Mesmo o argumento do lançamento físico x digital não se sustenta em certas ocasiões, como no caso de MAG, um FPS multiplayer apenas online e vendido em mídia física, lançado em 2010 para o PS3. Seus servidores foram desligados em janeiro de 2014, e como ele não continha modos single player offline, o título simplesmente deixou de existir. Desde então, os discos físicos de MAG se tornaram pesos de papel.

Embora um desligamento de servidores não seja exatamente uma revogação de serviços com base nos Termos de Serviço, é fato que os jogadores que compraram MAG não podem mais jogá-lo de nenhuma forma, mesmo tendo a mídia física em mãos.
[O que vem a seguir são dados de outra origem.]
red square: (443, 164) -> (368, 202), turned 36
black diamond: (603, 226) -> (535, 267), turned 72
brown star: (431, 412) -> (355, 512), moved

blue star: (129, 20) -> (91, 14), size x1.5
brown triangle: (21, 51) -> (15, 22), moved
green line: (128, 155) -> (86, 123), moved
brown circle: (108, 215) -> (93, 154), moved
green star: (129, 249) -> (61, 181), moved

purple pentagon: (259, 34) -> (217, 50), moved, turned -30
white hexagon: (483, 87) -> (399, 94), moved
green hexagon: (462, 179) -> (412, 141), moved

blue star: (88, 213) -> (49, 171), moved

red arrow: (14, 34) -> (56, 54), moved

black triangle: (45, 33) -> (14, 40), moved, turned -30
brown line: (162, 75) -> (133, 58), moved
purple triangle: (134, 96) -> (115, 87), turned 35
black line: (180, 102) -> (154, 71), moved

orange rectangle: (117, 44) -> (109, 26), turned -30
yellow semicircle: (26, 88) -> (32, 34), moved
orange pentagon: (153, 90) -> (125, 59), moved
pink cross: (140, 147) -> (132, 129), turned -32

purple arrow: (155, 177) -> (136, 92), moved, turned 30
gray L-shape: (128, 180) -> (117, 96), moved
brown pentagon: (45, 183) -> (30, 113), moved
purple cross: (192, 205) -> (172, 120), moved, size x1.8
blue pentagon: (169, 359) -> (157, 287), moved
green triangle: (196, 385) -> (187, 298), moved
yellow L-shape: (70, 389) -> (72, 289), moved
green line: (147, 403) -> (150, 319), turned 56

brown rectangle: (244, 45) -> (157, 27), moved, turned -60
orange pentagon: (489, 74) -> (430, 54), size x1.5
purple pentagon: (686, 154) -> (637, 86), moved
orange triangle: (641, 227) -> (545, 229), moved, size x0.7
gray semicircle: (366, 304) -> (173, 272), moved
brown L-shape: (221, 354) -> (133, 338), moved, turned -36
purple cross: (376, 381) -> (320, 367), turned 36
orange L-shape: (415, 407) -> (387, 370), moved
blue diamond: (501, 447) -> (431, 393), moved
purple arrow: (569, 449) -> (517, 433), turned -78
Claro que há casos como o GOG, a Humble Store e outras lojas, que vendem jogos e softwares sem DRM, o que permite ao usuário baixar, salvar e usar os conteúdos como achar melhor, mas são exceções à regra.

Voltando ao caso da Apple, a empresa poderá ser obrigada a restabelecer o acesso aos conteúdos adquiridos pelos usuários, mesmo após o encerramento de suas Apple IDs em circunstâncias nunca esclarecidas, mas dificilmente isso gerará uma espécie de jurisprudência, visto que ela, e outras empresas, explicam em seus Termos de Serviço (que ninguém lê, convenhamos) que não vendem a posse de conteúdos, e sim licenças de uso, que podem ser revistas conforme os donos dos mesmos e distribuidoras desejarem.

No mais, é provável que a Apple acabe mudando a forma como usa o termo "comprar", o que pode ser seguido por outras lojas, a fim de evitar confusões do tipo.